The discovery of the mixed linkage arabinoglucan presents us with the first known polysaccharide synthesized by a member of the cellulose synthase superfamily featuring both hexosyl and pentosyl residues in its backbone. This reveals great flexibility in the gene family and illustrates how extant plant sequences that feature pronounced similarities to the prokaryotic origins should not be viewed as necessarily “primordial” or living fossils, as they have continued to evolve since divergence and may have undergone neofunctionalization. Great care should be exercised when inferring function from structure. The work by Roberts and colleagues opens a number of lines of scientific enquiry that may shed light on the earlier phases of plant cell wall evolution and may provide clues to inferring function from sequence in the cellulose synthase superfamily.

REFERENCES

Dimitroff, G., Little, A., Lahnstein, J., Schwerdt, J.G., Srivastava, V., Bulone, V., Burton, R.A., and Fincher, G.B. (2016). (1,3;1,4)-beta-Glucan biosynthesis by the CSLF6 enzyme: Position and flexibility of catalytic residues influence product fine structure. Biochemistry 55: 2054-2061.

Jensen, J.K., et al. (2018) Identification of an algal xylan synthase indicates that there is functional orthology between algal and plant cell wall biosynthesis. New Phytol. 218: 1049-1060.
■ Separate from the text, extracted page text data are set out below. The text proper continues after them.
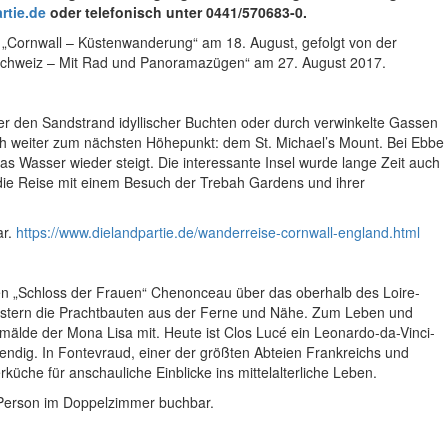
rtie.de
oder telefonisch unter 0441/570683-0.
e „Cornwall – Küstenwanderung“ am 18. August, gefolgt von der
s Schweiz – Mit Rad und Panoramazügen“ am 27. August 2017.
ber den Sandstrand idyllischer Buchten oder durch verwinkelte Gassen
lich weiter zum nächsten Höhepunkt: dem St. Michael’s Mount. Bei Ebbe
s Wasser wieder steigt. Die interessante Insel wurde lange Zeit auch
or die Reise mit einem Besuch der Trebah Gardens und ihrer
ar.
https://www.dielandpartie.de/wanderreise-cornwall-england.html
en „Schloss der Frauen“ Chenonceau über das oberhalb des Loire-
istern die Prachtbauten aus der Ferne und Nähe. Zum Leben und
mälde der Mona Lisa mit. Heute ist Clos Lucé ein Leonardo-da-Vinci-
endig. In Fontevraud, einer der größten Abteien Frankreichs und
üche für anschauliche Einblicke ins mittelalterliche Leben.
o Person im Doppelzimmer buchbar.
Pear, J.R., Kawagoe, Y., Schreckengost, W.E., Delmer D.P., and Stalker, D.M. (1996) Higher plants contain homologs of the bacterial celA genes encoding the catalytic subunit of cellulose synthase. PNAS 93: 12637-12642.

Roberts, A.W., et al. (2018). Functional Characterization of a Glycosyltransferase from the Moss Physcomitrella patens Involved in the Biosynthesis of a Novel Cell Wall Arabinoglucan. Plant Cell 30: doi:10.1015/tpc18.0082.